Last updated: January 2026
Is it worth replacing a heating element in a dryer?
Yes, it’s usually worth replacing the heating element in your Electrolux dryer model EIMED60LT3 if the dryer otherwise runs normally but won’t heat. The repair is typically far less expensive than replacing the dryer, as long as you also correct any airflow restriction that caused overheating.
When it’s a good repair decision
Replacing the heater is usually the right move when:
- The drum tumbles and the controls work, but there’s no heat.
- The dryer is in good overall condition (no major noise, no burning smell).
- You can restore strong airflow at the outside vent hood.
- The problem is isolated to the heating circuit, not multiple major systems.
For model-specific safety and venting requirements, follow the EIMED60LT3 installation guide.
What to check before (and after) replacing the heater
A failed heater is often a symptom of overheating from poor venting.
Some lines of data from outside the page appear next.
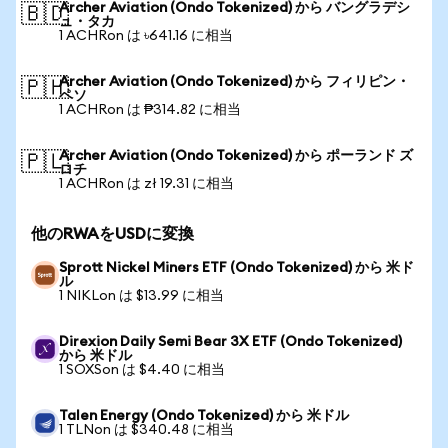
Archer Aviation (Ondo Tokenized) から バングラデシ
🇧🇩
ュ・タカ
1 ACHRon は ৳641.16 に相当
Archer Aviation (Ondo Tokenized) から フィリピン・
🇵🇭
ペソ
1 ACHRon は ₱314.82 に相当
Archer Aviation (Ondo Tokenized) から ポーランド ズ
🇵🇱
ロチ
1 ACHRon は zł 19.31 に相当
他のRWAをUSDに変換
Sprott Nickel Miners ETF (Ondo Tokenized) から 米ド
ル
1 NIKLon は $13.99 に相当
Direxion Daily Semi Bear 3X ETF (Ondo Tokenized)
から 米ドル
1 SOXSon は $4.40 に相当
Talen Energy (Ondo Tokenized) から 米ドル
1 TLNon は $340.48 に相当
We recommend these checks first:
- Clean the lint screen and the lint screen housing.
- Inspect the entire vent run to the outdoors and remove lint buildup.
- Use 4-inch rigid or semi-rigid metal duct (avoid plastic or foil).
- Make sure the vent hood damper opens freely.
- Confirm the dryer is not pushed back and crushing the duct.
If overheating is suspected, also test the safety cutoffs that can open when temperatures get too high, such as the dryer inlet thermal limiter 137032600 and the kelvinator dryer high-limit thermostat 3204267.
Cost-benefit guide (typical scenarios)
| Situation on EIMED60LT3 | Usually worth it? | What to do first |
|---|---|---|
| Tumbles but no heat | Yes | Check venting, then diagnose heater circuit |
| Long dry times but some heat | Maybe | Fix airflow first; heater may be fine |
| Repeated overheating shutoffs | Maybe | Correct venting and test limiters/thermostats |
Why it matters
Restricted airflow can overheat the heater housing and trip safety devices, leading to repeat failures and long dry times. Fixing venting protects the new part and helps your EIMED60LT3 dry efficiently.